Friday, February 9, 2007
Since I was 14 I have had a good relationship with diabetes. I have my moments, but overall I have been very thankful that of all the illnesses out there, I was afflicted with one that forces me to eat healthy and do the things that EVEYONE should do to live long and healthy lives. As I have grown older, I became conscious of the importance diabetes played in my daily life, but it didn’t run my life. Well, actually diabetes had a lot more control of my life until I got an insulin pump (more on my very strong opinions about the pump later).
I rarely went to support groups, because the one or two I attended were filled with a lot of complaining, worry, suffering and misery. I didn’t need that. They were also filled with people who had been living with diabetes for 30 + years and they were experiencing complications I really didn’t want to hear about as a teenager.
In college, I was fed up with having no one around me who understood my daily issues, so I started a support group for 18 – 35 year olds in Austin, Texas; the majority of us were in our twenties. We talked about how we handled going to parties, making sure our friends kept an eye on us. We also discussed dealing with low blood sugars when no one has your back; your room mate is a total slacker or never around and you are left stumbling to the fridge for OJ hoping you don’t pass out on the way.

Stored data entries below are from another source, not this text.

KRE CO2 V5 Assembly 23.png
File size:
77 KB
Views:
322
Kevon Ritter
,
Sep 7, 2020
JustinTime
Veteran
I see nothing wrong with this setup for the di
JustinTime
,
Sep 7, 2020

As the mother of a child with diabetes, I have constantly had to adjust my expectations of our life and of myself. I have lived my life before baby with a “good is good enough” mentality around my own diabetes, but this is my child we're talking about. She is small, sweet and innocent; how can this be happening to us? But trial and error have helped me find that there is no one in the world who can care for my child better than me. No endocrinologist, no nurse--even her diabetes educator can’t be more in tuned with her than I am. I worked to understand what our challenges are and I can see that diabetes isn’t the end of her life; it is part of who she is and part of who we are as a family.
My daughter is six and a half. She wears a Medtronic Minimed Pump; she has since the first month of diagnosis and she knows how to use it. She loves to count her carbs and show off her math skills; she independently takes her insulin after she finishes a meal and has checked with me to confirm her math. She loves to “guess how many carbs” are in things and takes a good deal of pride in not needing help. This skill and comfort with her role in managing diabetes has made trips to day camp, play dates with friends and sleep overs much easier, but that challenge was never hers, it was mine.
In future posts I’ll write about how a life with diabetes can be a life of balance. I'll also fill you in on my new Navigator Co-Pilot software.